(Transcribed page contents)
*** Block opens ***

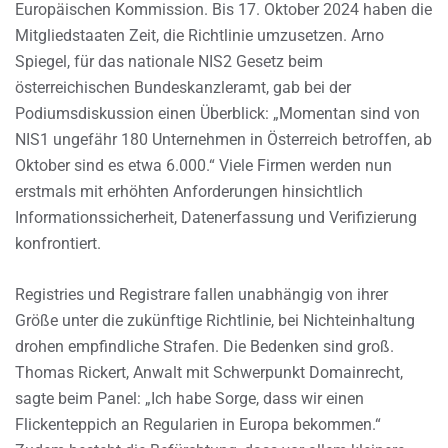
Europäischen Kommission. Bis 17. Oktober 2024 haben die
Mitgliedstaaten Zeit, die Richtlinie umzusetzen. Arno
Spiegel, für das nationale NIS2 Gesetz beim
österreichischen Bundeskanzleramt, gab bei der
Podiumsdiskussion einen Überblick: „Momentan sind von
NIS1 ungefähr 180 Unternehmen in Österreich betroffen, ab
Oktober sind es etwa 6.000.“ Viele Firmen werden nun
erstmals mit erhöhten Anforderungen hinsichtlich
Informationssicherheit, Datenerfassung und Verifizierung
konfrontiert.
Registries und Registrare fallen unabhängig von ihrer
Größe unter die zukünftige Richtlinie, bei Nichteinhaltung
drohen empfindliche Strafen. Die Bedenken sind groß.
Thomas Rickert, Anwalt mit Schwerpunkt Domainrecht,
sagte beim Panel: „Ich habe Sorge, dass wir einen
Flickenteppich an Regularien in Europa bekommen.“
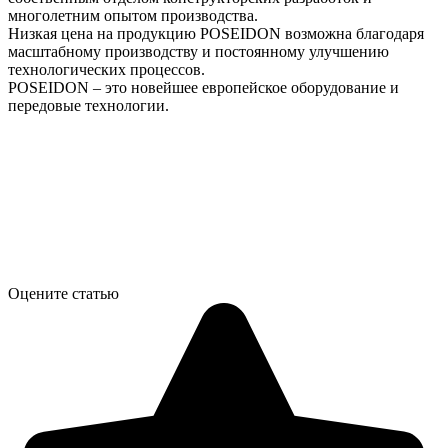
многолетним опытом производства.
Низкая цена на продукцию POSEIDON возможна благодаря
масштабному производству и постоянному улучшению
технологических процессов.
POSEIDON – это новейшее европейское оборудование и
передовые технологии.
Оцените статью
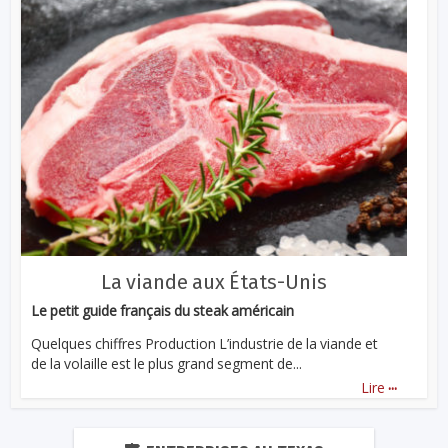
La viande aux États-Unis
Le petit guide français du steak américain
Quelques chiffres Production L’industrie de la viande et
de la volaille est le plus grand segment de...
...
Lire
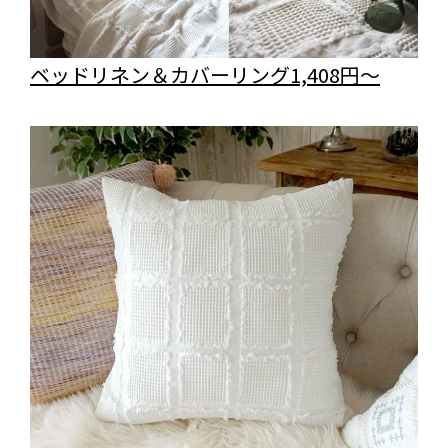
ベッドリネン＆カバーリング1,408円～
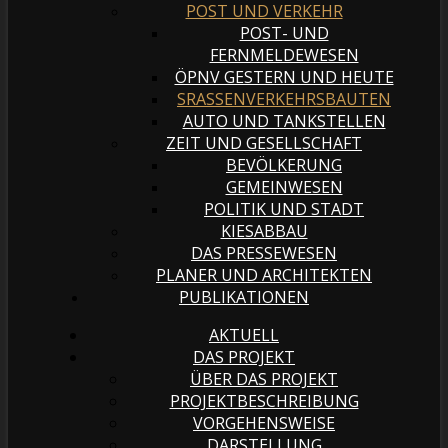
POST UND VERKEHR
POST- UND
FERNMELDEWESEN
ÖPNV GESTERN UND HEUTE
SRASSENVERKEHRSBAUTEN
AUTO UND TANKSTELLEN
ZEIT UND GESELLSCHAFT
BEVÖLKERUNG
GEMEINWESEN
POLITIK UND STADT
KIESABBAU
DAS PRESSEWESEN
PLANER UND ARCHITEKTEN
PUBLIKATIONEN
AKTUELL
DAS PROJEKT
ÜBER DAS PROJEKT
PROJEKTBESCHREIBUNG
VORGEHENSWEISE
DARSTELLUNG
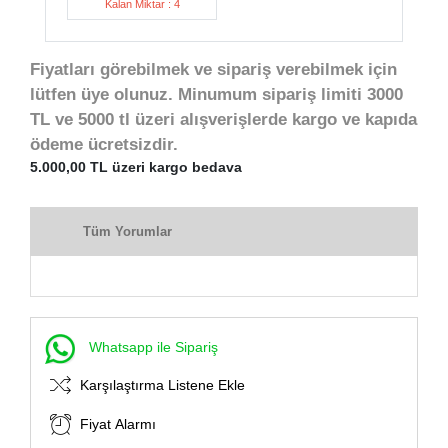
Kalan Miktar : 4
Fiyatları görebilmek ve sipariş verebilmek için
lütfen üye olunuz. Minumum sipariş limiti 3000
TL ve 5000 tl üzeri alışverişlerde kargo ve kapıda
ödeme ücretsizdir.
5.000,00 TL üzeri kargo bedava
Tüm Yorumlar
Whatsapp ile Sipariş
Karşılaştırma Listene Ekle
Fiyat Alarmı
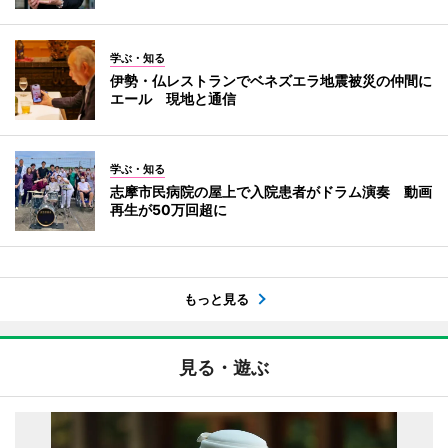
学ぶ・知る
伊勢・仏レストランでベネズエラ地震被災の仲間に
エール 現地と通信
学ぶ・知る
志摩市民病院の屋上で入院患者がドラム演奏 動画
再生が50万回超に
もっと見る
見る・遊ぶ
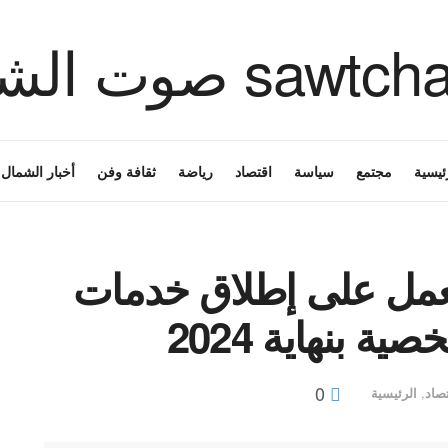
ئيسية
مجتمع
سياسة
اقتصاد
رياضة
ثقافة وفن
أخبار الشمال
: نعمل على إطلاق خدمات
ة بنهاية 2024
0
صاد
,
الرئيسية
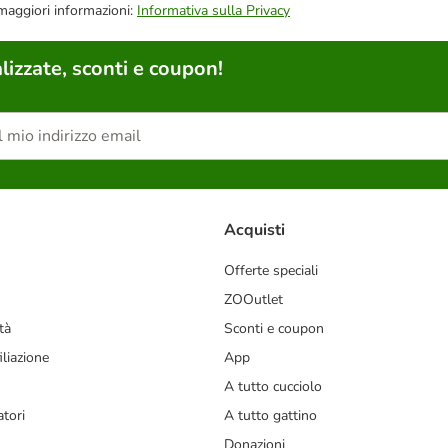
 maggiori informazioni:
Informativa sulla Privacy
lizzate, sconti e coupon!
Acquisti
Offerte speciali
ZOOutlet
tà
Sconti e coupon
liazione
App
A tutto cucciolo
tori
A tutto gattino
Donazioni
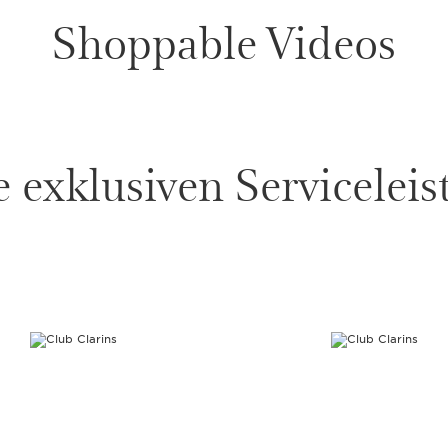
Shoppable Videos
 exklusiven Servicelei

*** Block closes ***

EXERCISE REQUIREMENTS:
Return a copy of each line in the entries that contains "viande".

OUTPUT FOR THIS EXERCISE:
La viande aux États-Unis
Quelques chiffres Production L’industrie de la viande et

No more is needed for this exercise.